Read more from Apple Insider.
It's worth noting that the other mobile payments systems work too.
I don't know anything much about Apple Pay, but is it really that much easier or quicker than a debit/credit card?
It's not necessarily any quicker but imo it is far more convenient and secure. I usually have my 6+ in my hand a good portion of the day... meaning I can just tap it when I get up to the cash register. Unlike Google's solution you don't need to unlock your phone or tap in any code... just hold the phone out w/ the screen off and your fingerprint is instantly recognized.
The real benefit, and the reason the banks gave Apple a cut of the money, is the security. Fingerprint is required of course, but more importantly every transaction uses a uniquely created fake credit card #... there isn't any # to leak or track or hack like the Home Depot situation that happened recently.
While it might seem silly that a fingerprint and uniquely generated card # are protecting my soda purchase on my office drink machine I won't deny that it's pretty damn impressive and completely instant.
As I've said before, while the biometric scan is certainly a plus, it's not inherently more secure than a PIN, unless you're an idiot who tells other people what your PIN is. :) So what you're left with is a tokenization scheme that in either case conceptually works the same.
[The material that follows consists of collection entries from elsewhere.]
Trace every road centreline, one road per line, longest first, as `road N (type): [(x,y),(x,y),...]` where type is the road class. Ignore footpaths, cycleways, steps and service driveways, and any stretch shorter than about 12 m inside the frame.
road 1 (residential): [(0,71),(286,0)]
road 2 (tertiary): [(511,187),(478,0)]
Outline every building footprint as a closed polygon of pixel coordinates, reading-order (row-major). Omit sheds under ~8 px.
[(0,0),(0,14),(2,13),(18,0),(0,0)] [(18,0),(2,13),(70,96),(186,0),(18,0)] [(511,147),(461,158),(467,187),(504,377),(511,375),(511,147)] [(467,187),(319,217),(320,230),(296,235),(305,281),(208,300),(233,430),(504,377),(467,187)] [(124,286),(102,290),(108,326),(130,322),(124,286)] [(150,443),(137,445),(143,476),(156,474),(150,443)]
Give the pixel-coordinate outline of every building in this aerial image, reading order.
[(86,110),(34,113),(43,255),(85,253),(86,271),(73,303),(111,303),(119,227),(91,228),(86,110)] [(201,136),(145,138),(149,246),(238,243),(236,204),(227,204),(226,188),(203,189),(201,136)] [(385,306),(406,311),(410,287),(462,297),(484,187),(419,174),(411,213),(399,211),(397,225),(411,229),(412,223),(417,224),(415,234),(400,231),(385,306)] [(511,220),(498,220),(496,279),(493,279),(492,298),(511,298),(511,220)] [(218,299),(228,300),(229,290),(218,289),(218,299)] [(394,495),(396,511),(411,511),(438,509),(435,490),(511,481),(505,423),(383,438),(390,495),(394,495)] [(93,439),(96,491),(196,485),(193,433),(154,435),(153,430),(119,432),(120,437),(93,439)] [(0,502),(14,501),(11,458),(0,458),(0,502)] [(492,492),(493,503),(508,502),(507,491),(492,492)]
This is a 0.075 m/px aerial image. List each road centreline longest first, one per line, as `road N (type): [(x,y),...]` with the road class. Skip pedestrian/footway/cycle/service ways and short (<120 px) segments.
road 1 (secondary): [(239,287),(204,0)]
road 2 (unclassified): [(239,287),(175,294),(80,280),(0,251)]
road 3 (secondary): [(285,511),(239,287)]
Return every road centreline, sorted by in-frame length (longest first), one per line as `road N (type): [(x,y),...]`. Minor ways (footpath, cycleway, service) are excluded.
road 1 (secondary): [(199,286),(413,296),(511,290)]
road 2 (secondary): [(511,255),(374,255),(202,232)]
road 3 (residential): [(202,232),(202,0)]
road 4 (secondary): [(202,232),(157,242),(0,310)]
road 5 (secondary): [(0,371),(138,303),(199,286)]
I think people give Apple entirely too much credit, because it's not particularly different from what online merchants have been doing for more than a decade.
As a big fan of Apple, I still have to agree with Jeff here.
I view it like a key lock (Apple Pay) and a combination lock (PIN).
It may not be different than what's been going on for a decade, but apple does tend to make things like this go mainstream.
Don't cry because it's over, smile because it happened.
That's very true. Their record is a little hit or miss, but I think this will help the broader system of tokenized mobile payments to gain acceptance. That's the weird position that they're in, that they're in second place as far as OS market share goes, but they wholly own that segment (whereas Android is spread across a half-dozen manufacturers).